**Material for this exercise**
============================================================
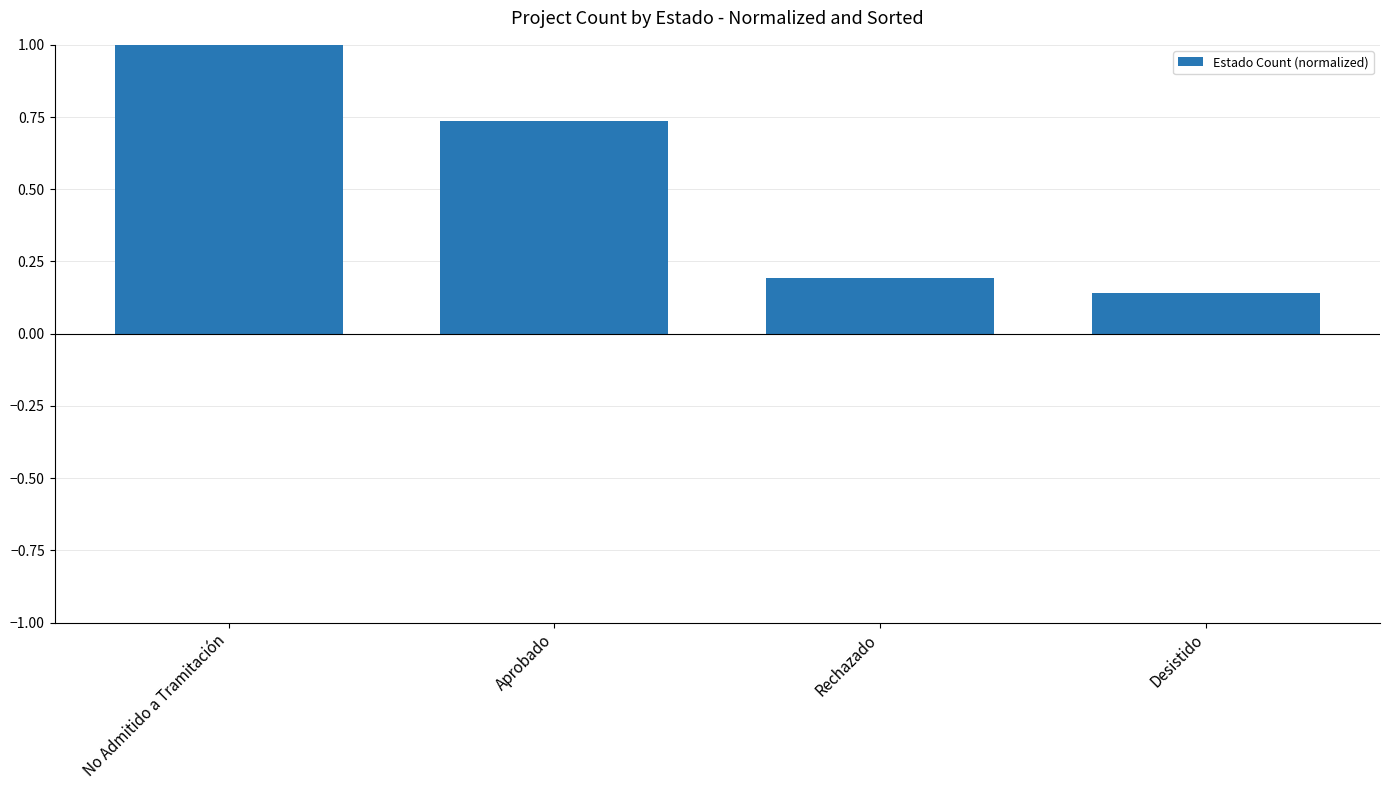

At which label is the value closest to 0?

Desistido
============================================================
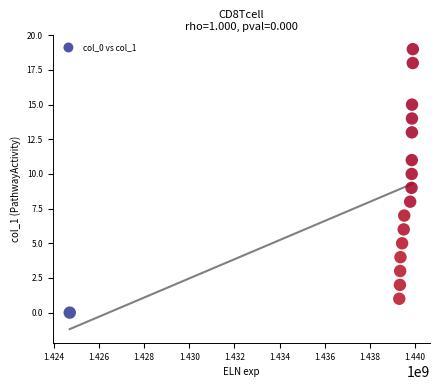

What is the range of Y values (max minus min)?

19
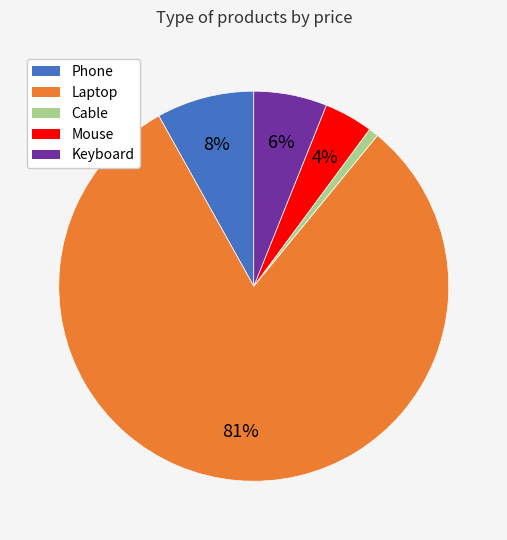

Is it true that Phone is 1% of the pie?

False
============================================================
**Work instructions**
Extract from the material above every line that contains the string "label", and reproduce each such line in full.

**Your solution**
At which label is the value closest to 0?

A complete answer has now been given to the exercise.